● **PROBLEM REQUIREMENTS**:
Display each line of the records below that contains the string "qUnion". Letter case must match.
+===+
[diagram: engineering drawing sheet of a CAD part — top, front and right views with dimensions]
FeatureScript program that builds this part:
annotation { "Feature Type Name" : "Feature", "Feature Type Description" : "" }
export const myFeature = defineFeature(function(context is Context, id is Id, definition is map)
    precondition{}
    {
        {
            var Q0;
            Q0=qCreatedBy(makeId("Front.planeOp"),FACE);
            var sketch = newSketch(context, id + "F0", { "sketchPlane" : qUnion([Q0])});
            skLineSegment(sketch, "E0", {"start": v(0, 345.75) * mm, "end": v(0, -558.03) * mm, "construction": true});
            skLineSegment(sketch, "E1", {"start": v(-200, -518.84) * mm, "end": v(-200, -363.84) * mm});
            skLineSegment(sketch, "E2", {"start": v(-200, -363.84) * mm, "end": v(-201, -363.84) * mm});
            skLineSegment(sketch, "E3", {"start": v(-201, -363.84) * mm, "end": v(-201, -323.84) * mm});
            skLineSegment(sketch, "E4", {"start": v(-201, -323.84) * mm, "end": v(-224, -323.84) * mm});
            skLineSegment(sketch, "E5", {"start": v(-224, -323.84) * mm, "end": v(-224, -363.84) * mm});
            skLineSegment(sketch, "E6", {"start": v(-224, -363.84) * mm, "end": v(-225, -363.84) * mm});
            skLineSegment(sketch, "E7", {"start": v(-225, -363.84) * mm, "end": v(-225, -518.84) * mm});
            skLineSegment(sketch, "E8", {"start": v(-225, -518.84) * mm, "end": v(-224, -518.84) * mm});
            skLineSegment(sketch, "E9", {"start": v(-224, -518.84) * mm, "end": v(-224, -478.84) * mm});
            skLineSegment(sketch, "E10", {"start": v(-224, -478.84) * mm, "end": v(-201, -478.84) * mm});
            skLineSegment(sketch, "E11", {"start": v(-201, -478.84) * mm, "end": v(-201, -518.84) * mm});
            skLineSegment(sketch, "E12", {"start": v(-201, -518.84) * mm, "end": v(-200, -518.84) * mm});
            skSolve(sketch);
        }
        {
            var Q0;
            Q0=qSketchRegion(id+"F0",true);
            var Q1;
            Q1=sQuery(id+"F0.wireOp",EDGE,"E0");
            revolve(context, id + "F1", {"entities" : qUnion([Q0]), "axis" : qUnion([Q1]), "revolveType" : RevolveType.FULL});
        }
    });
+===+
● **OUTPUT**:
            var sketch = newSketch(context, id + "F0", { "sketchPlane" : qUnion([Q0])});
            revolve(context, id + "F1", {"entities" : qUnion([Q0]), "axis" : qUnion([Q1]), "revolveType" : RevolveType.FULL});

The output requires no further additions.